● About this task
Reproduce the material below word for word, leaving out the pictures.

● Dataset entries
= = = = = = =

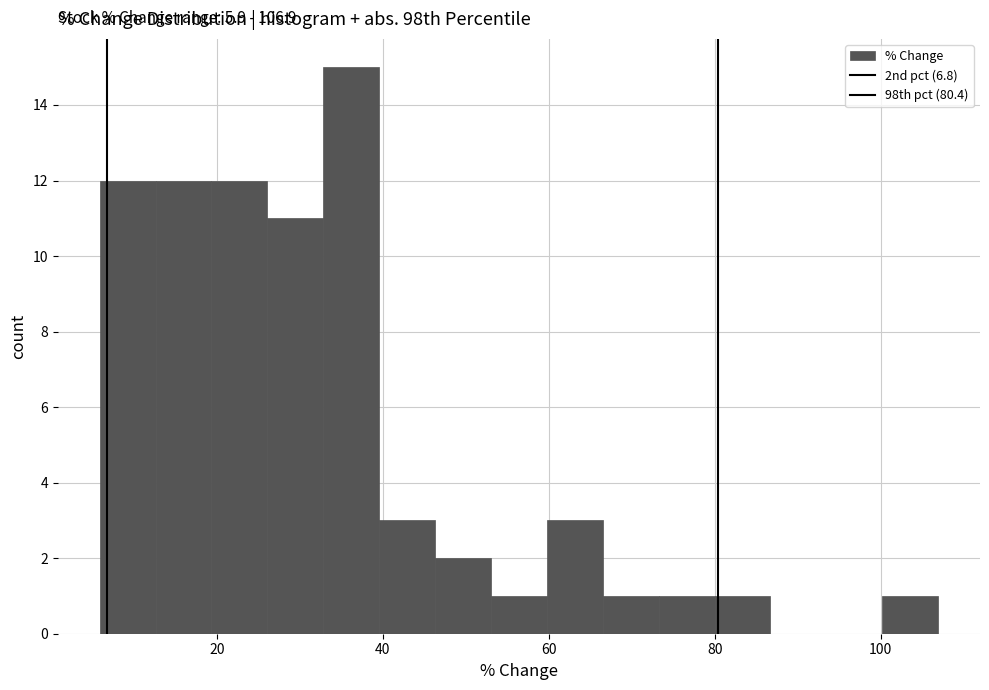

Around what value on the x-axis is the tallest bar? Give the approximate position of its centre, as read against the axis.

36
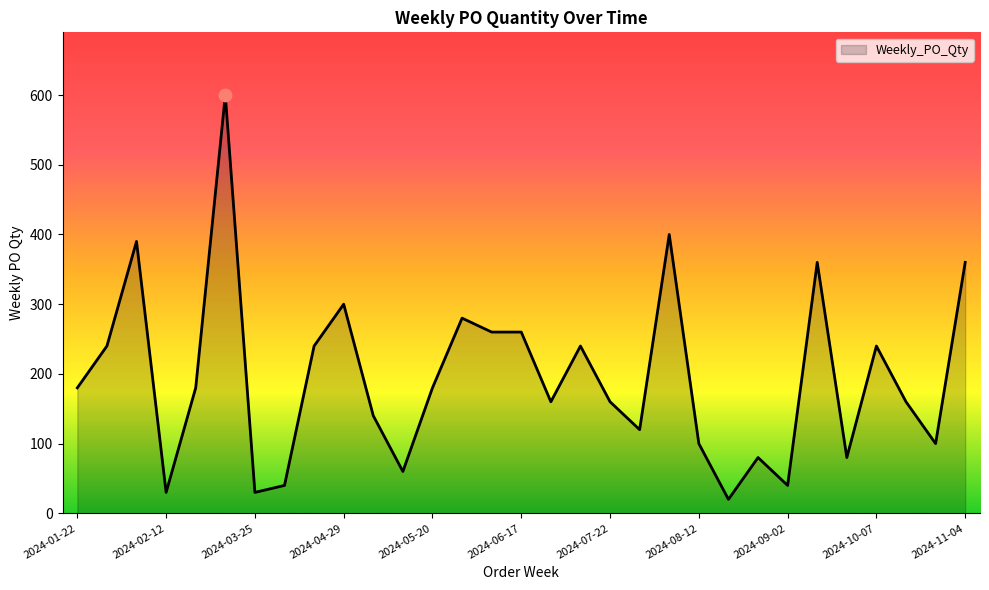

What is the smallest value displayed?

20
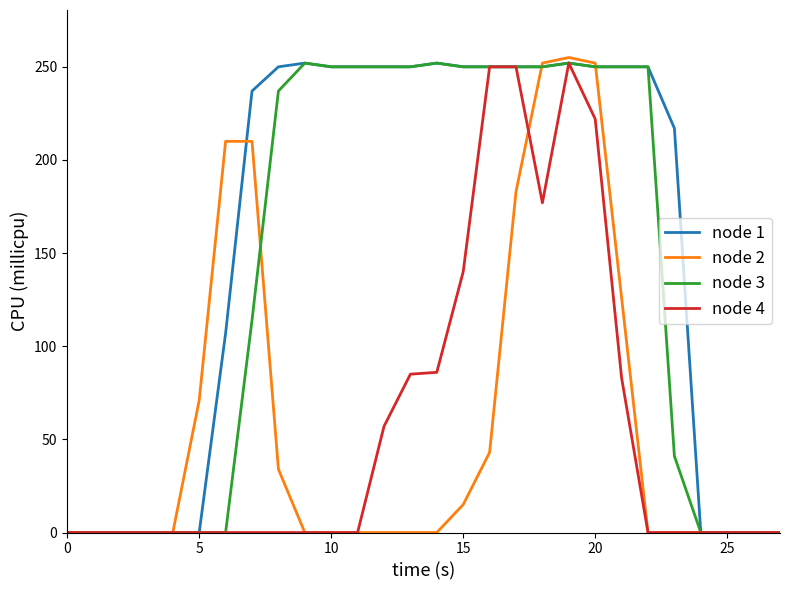

What is the difference between the maximum and minimum values in the node 2 series?

255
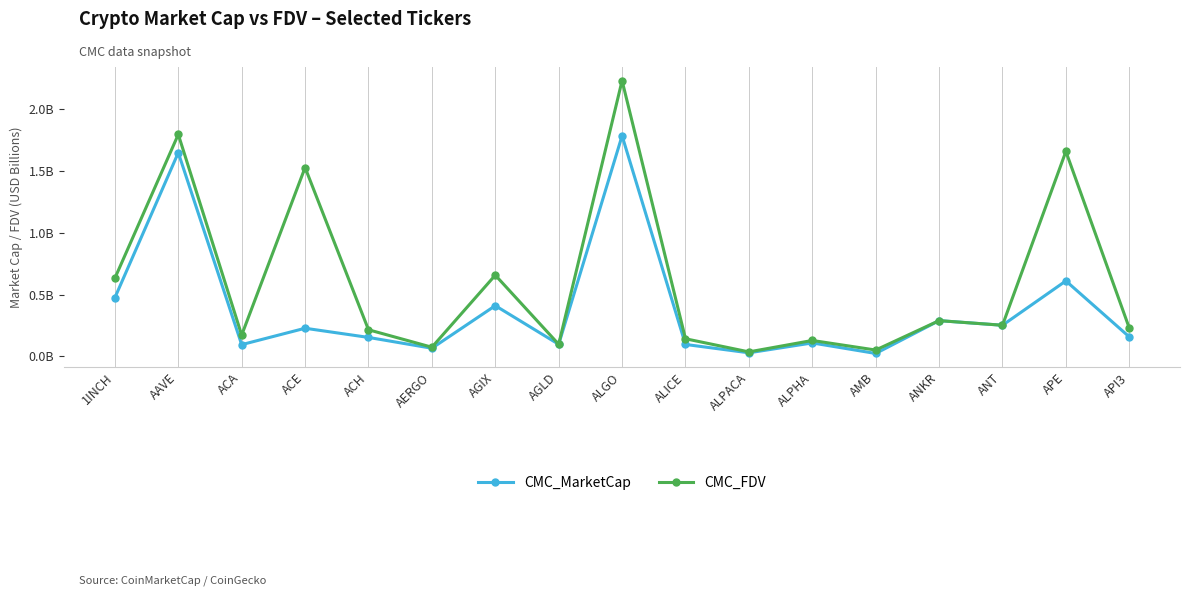

True or false: CMC_FDV and CMC_MarketCap cross at least once.

False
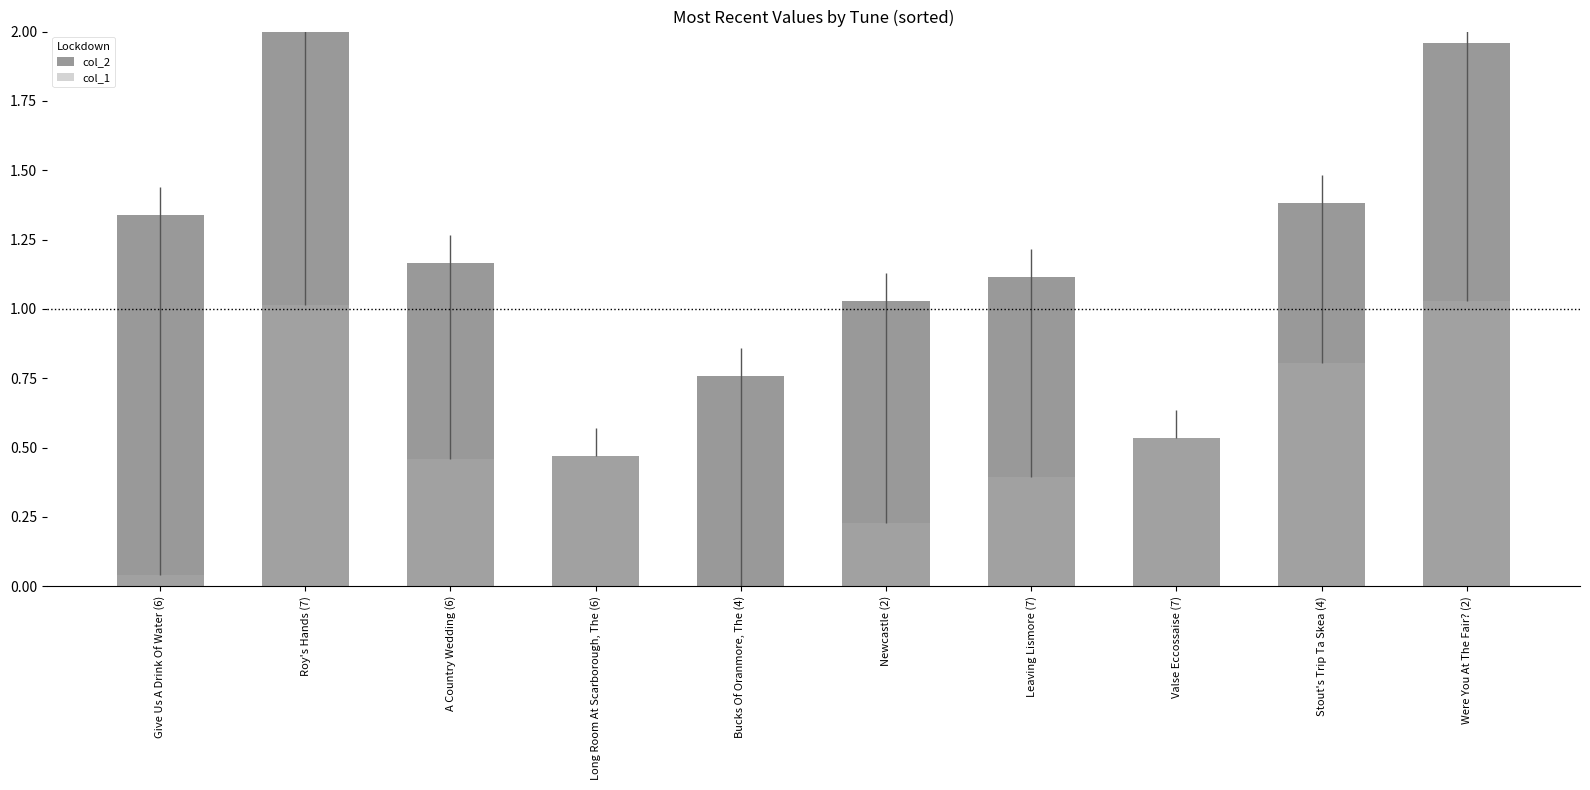

What is the difference between the maximum and minimum values in the col_2 series?

1.5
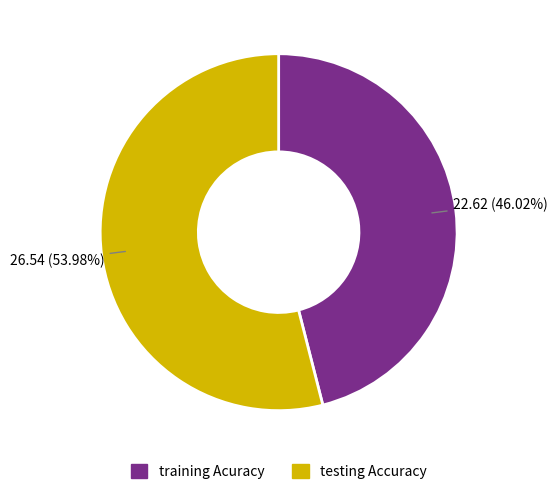

Does any single category account for the majority?

Yes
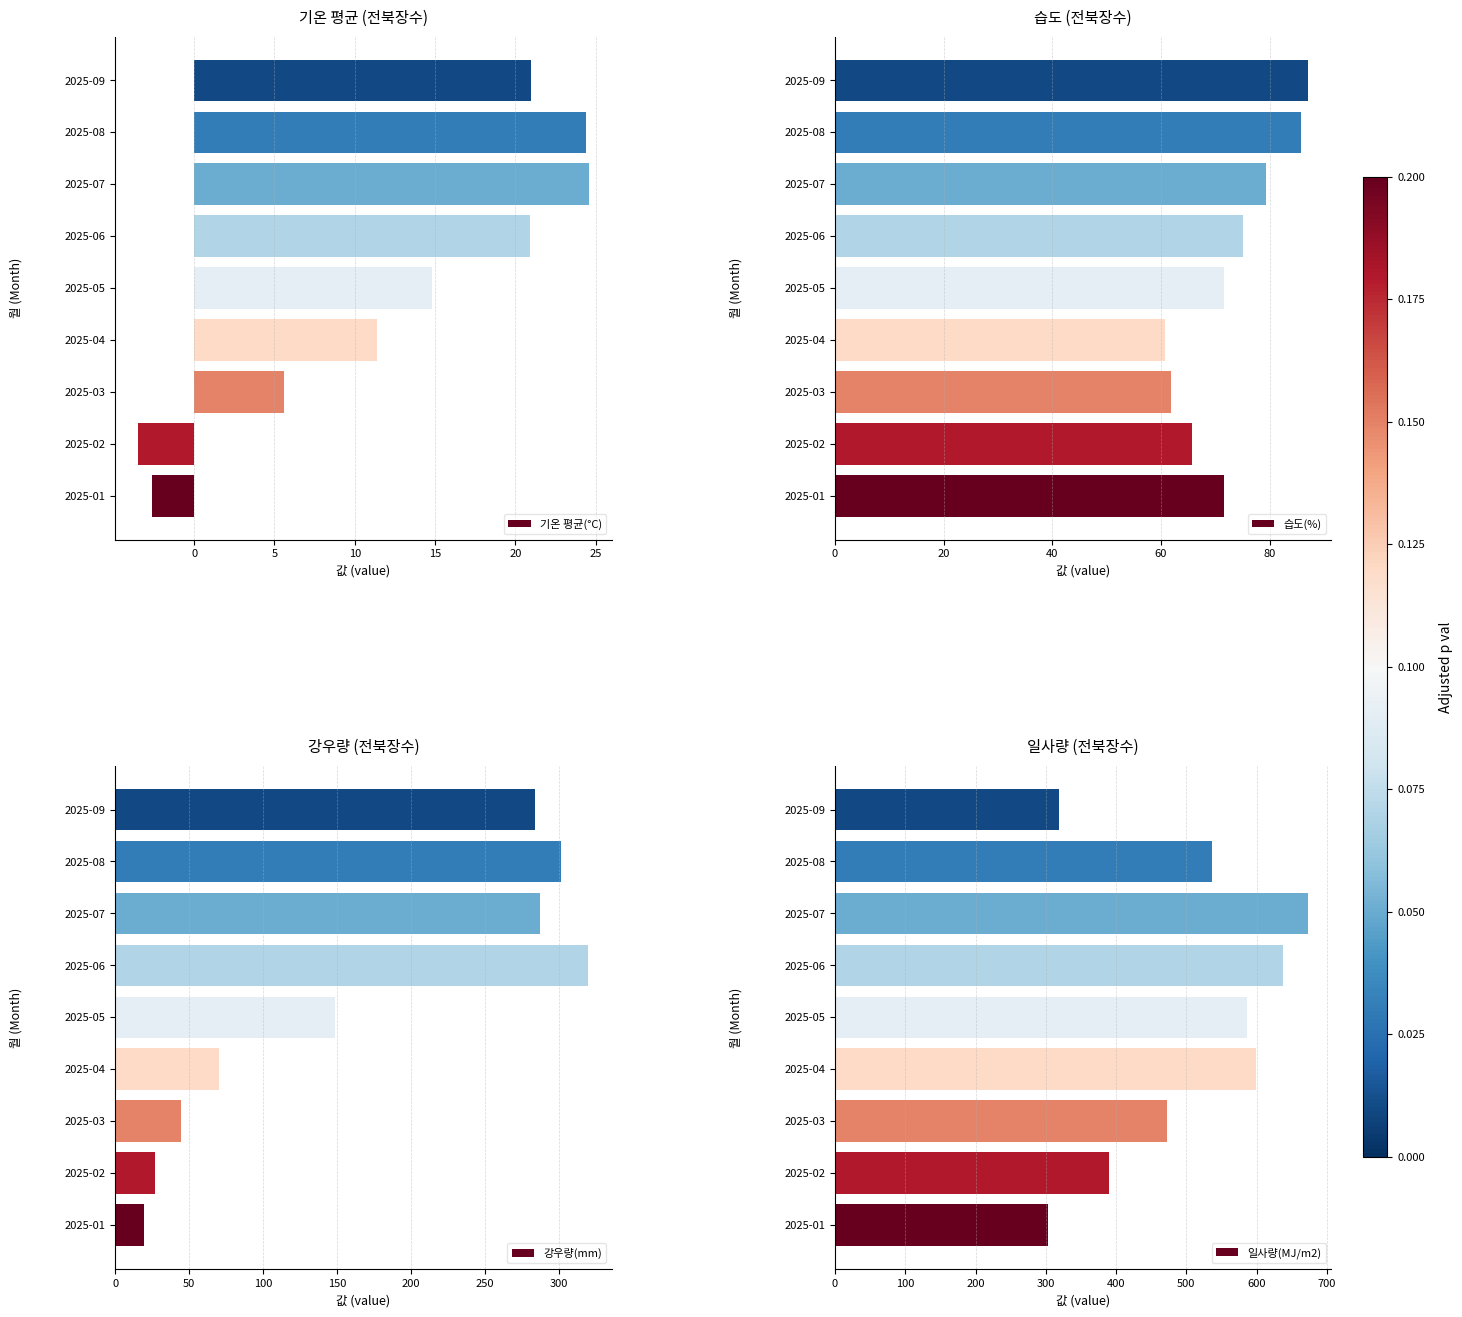

Is it true that 습도(%) equals 61.8 at 2025-03?

True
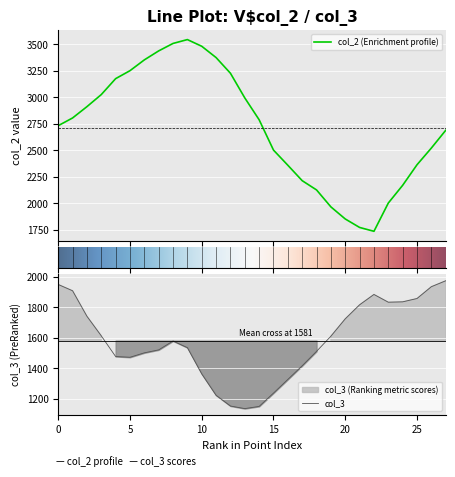

List the series in order of their peak value, highest first.

col_2, col_3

= = = = = = =

● Solution for this problem
Around what value on the x-axis is the tallest bar? Give the approximate position of its centre, as read against the axis.

36

What is the smallest value displayed?

20

What is the difference between the maximum and minimum values in the node 2 series?

255

True or false: CMC_FDV and CMC_MarketCap cross at least once.

False

What is the difference between the maximum and minimum values in the col_2 series?

1.5

Does any single category account for the majority?

Yes

Is it true that 습도(%) equals 61.8 at 2025-03?

True

List the series in order of their peak value, highest first.

col_2, col_3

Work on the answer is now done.